Can you arrange the material from the line with "jede Aufgabe selbst kritisch hinterfragen!" through the end of the material as a Markdown table with the columns Row and Line, numbering each row, skipping blank lines and leaving out the pictures?

^^^^

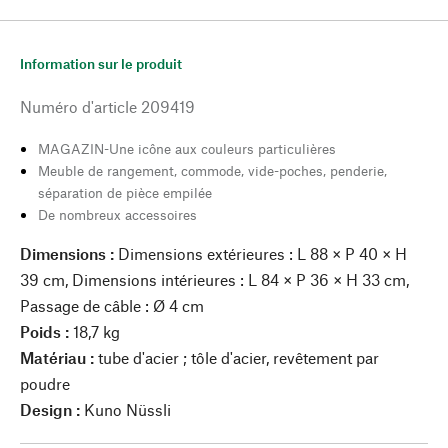
Information sur le produit
Numéro d'article
209419
MAGAZIN-Une icône aux couleurs particulières
Meuble de rangement, commode, vide-poches, penderie,
séparation de pièce empilée
De nombreux accessoires
Dimensions :
Dimensions extérieures : L 88 × P 40 × H
39 cm, Dimensions intérieures : L 84 × P 36 × H 33 cm,
Passage de câble : Ø 4 cm
Poids :
18,7 kg
Matériau :
tube d'acier ; tôle d'acier, revêtement par
poudre
Design :
Kuno Nüssli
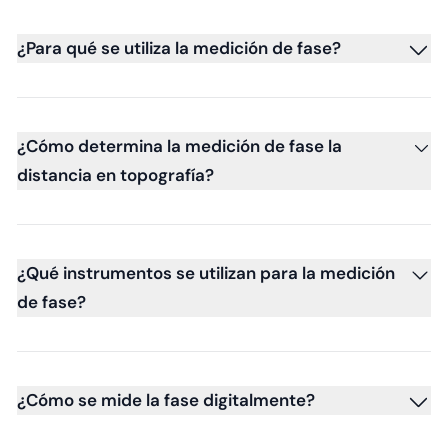
¿Para qué se utiliza la medición de fase?
¿Cómo determina la medición de fase la
distancia en topografía?
¿Qué instrumentos se utilizan para la medición
de fase?
¿Cómo se mide la fase digitalmente?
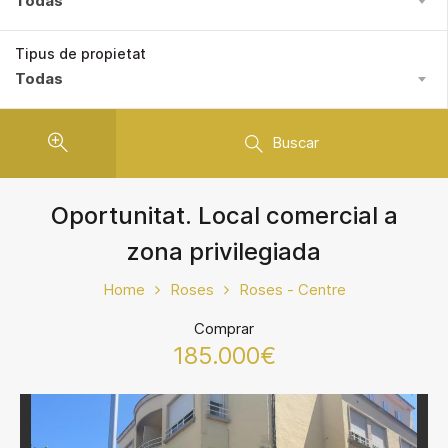
Todas
Tipus de propietat
Todas
Buscar
Oportunitat. Local comercial a
zona privilegiada
Home
Roses
Roses - Centre
Comprar
185.000€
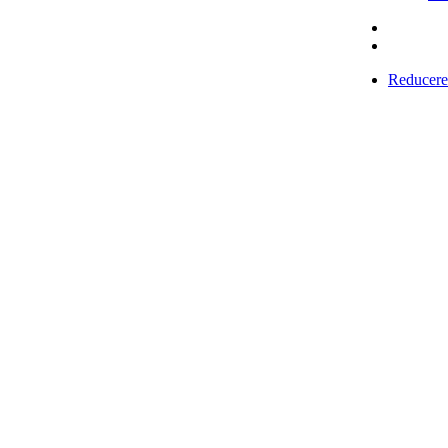
Reducere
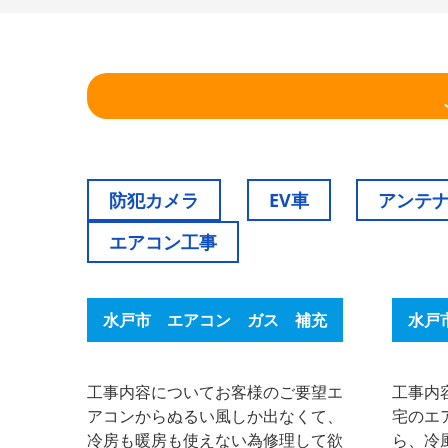
防犯カメラ
EV車
アンテ
エアコン工事
水戸市 エアコン ガス 補充
水戸
工事内容についてお客様のご要望エ
工事内
アコンからぬるい風しか出なくて、
宅のエ
冷房も暖房も使えない為修理して欲
ら、冷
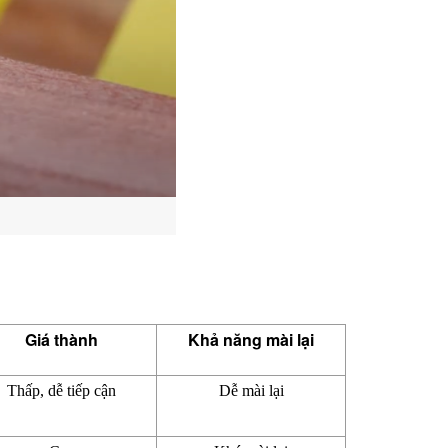
Giá thành
Khả năng mài lại
Thấp, dễ tiếp cận
Dễ mài lại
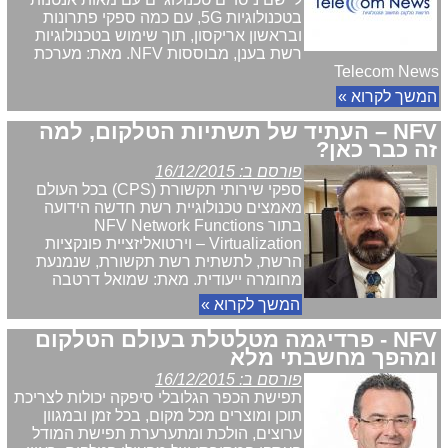
בטכנולוגיות 5G, עם כמה ספקי פתרונות
ובראשון אריקסון, תוך שימוש בטכנולוגיות
רשת בענן, מבוססות NFV. מאת: מערכת
Telecom News
המשך לקרוא »
NFV – העתיד של תשתיות הטלקום, למה
זה כבר כאן?
פורסם ב: 16/12/2015
ספקי שירותי תקשורת (CPS) בכל העולם
מאמצים טכנולוגיית רשת חדשה הידועה
בתור NFV Network Functions
Virtualization – וירטואליזציית פונקציות
הרשת, לתשתית רשת תקשורת, שנמנעת
מחומרה ייעודית. מאת: שמואל דרטבה
המשך לקרוא »
NFV - פרדיגמה מטלטלת בעולם הטלקום
ומהפך מחשבתי מלא
פורסם ב: 16/12/2015
תפישת הכפר הגלובלי סיפקה יכולות לצריכת
תוכן ומוצרים מכל מקום, בכל זמן ובמגוון
ערוצים, הולכת ומתערערת תפישת המודל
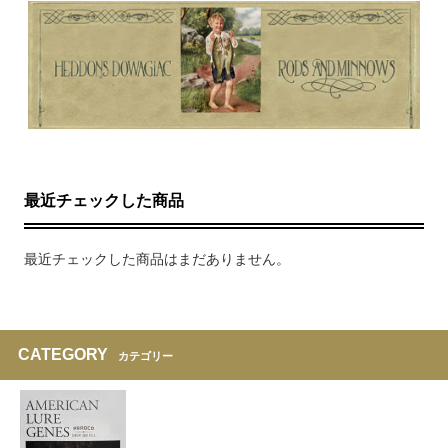
最近チェックした商品
最近チェックした商品はまだありません。
CATEGORY
カテゴリー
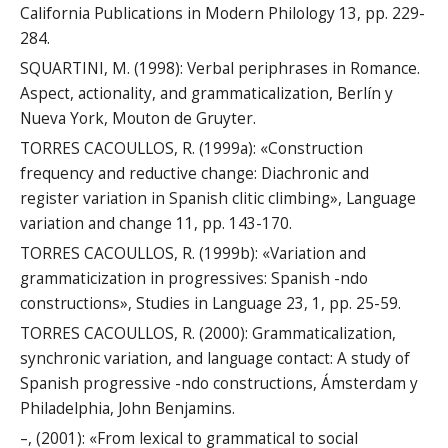
California Publications in Modern Philology 13, pp. 229-
284.
SQUARTINI, M. (1998): Verbal periphrases in Romance.
Aspect, actionality, and grammaticalization, Berlín y
Nueva York, Mouton de Gruyter.
TORRES CACOULLOS, R. (1999a): «Construction
frequency and reductive change: Diachronic and
register variation in Spanish clitic climbing», Language
variation and change 11, pp. 143-170.
TORRES CACOULLOS, R. (1999b): «Variation and
grammaticization in progressives: Spanish -ndo
constructions», Studies in Language 23, 1, pp. 25-59.
TORRES CACOULLOS, R. (2000): Grammaticalization,
synchronic variation, and language contact: A study of
Spanish progressive -ndo constructions, Ámsterdam y
Philadelphia, John Benjamins.
–, (2001): «From lexical to grammatical to social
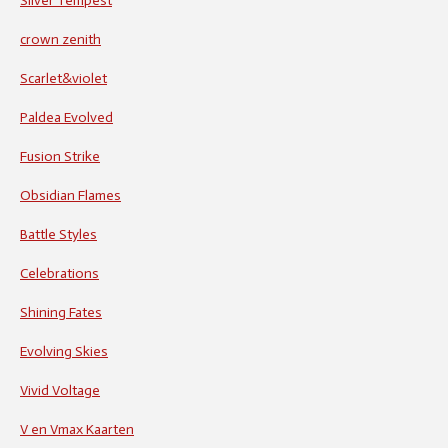
Silver Tempest
crown zenith
Scarlet&violet
Paldea Evolved
Fusion Strike
Obsidian Flames
Battle Styles
Celebrations
Shining Fates
Evolving Skies
Vivid Voltage
V en Vmax Kaarten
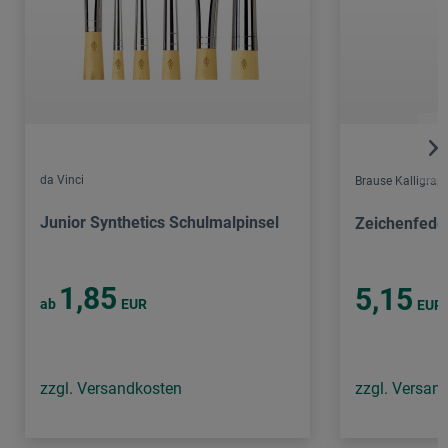
da Vinci
Brause Kalligrap
Junior Synthetics Schulmalpinsel
Zeichenfeder
1,85
5,15
ab
EUR
EUR
zzgl. Versandkosten
zzgl. Versan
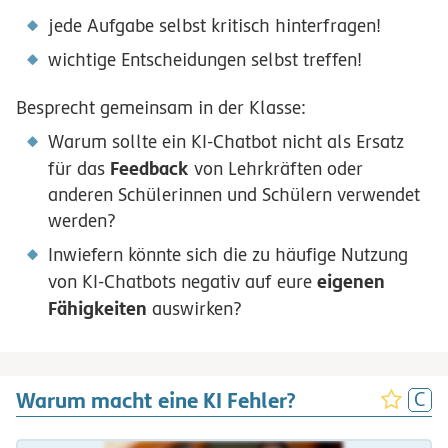
jede Aufgabe selbst kritisch hinterfragen!
wichtige Entscheidungen selbst treffen!
Besprecht gemeinsam in der Klasse:
Warum sollte ein KI-Chatbot nicht als Ersatz
Feedback
für das
von Lehrkräften oder
anderen Schülerinnen und Schülern verwendet
werden?
Inwiefern könnte sich die zu häufige Nutzung
eigenen
von KI-Chatbots negativ auf eure
Fähigkeiten
auswirken?
Warum macht eine KI Fehler?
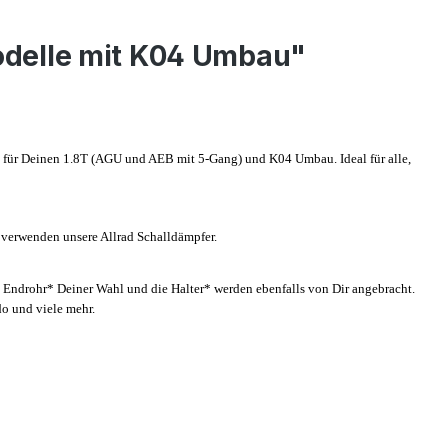
Modelle mit K04 Umbau"
e für Deinen 1.8T (AGU und AEB mit 5-Gang) und K04 Umbau. Ideal für alle,
 verwenden unsere Allrad Schalldämpfer.
Endrohr* Deiner Wahl und die Halter* werden ebenfalls von Dir angebracht.
do und viele mehr.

^^^^

§ **TASK RESPONSE**:
| Row | Line |
|---|---|
| 1 | jede Aufgabe selbst kritisch hinterfragen! |
| 2 | wichtige Entscheidungen selbst treffen! |
| 3 | Besprecht gemeinsam in der Klasse: |
| 4 | Warum sollte ein KI-Chatbot nicht als Ersatz |
| 5 | Feedback |
| 6 | für das |
| 7 | von Lehrkräften oder |
| 8 | anderen Schülerinnen und Schülern verwendet |
| 9 | werden? |
| 10 | Inwiefern könnte sich die zu häufige Nutzung |
| 11 | eigenen |
| 12 | von KI-Chatbots negativ auf eure |
| 13 | Fähigkeiten |
| 14 | auswirken? |
| 15 | Warum macht eine KI Fehler? |
| 16 | Modelle mit K04 Umbau" |
| 17 | e für Deinen 1.8T (AGU und AEB mit 5-Gang) und K04 Umbau. Ideal für alle, |
| 18 |  verwenden unsere Allrad Schalldämpfer. |
| 19 | Endrohr* Deiner Wahl und die Halter* werden ebenfalls von Dir angebracht. |
| 20 | do und viele mehr. |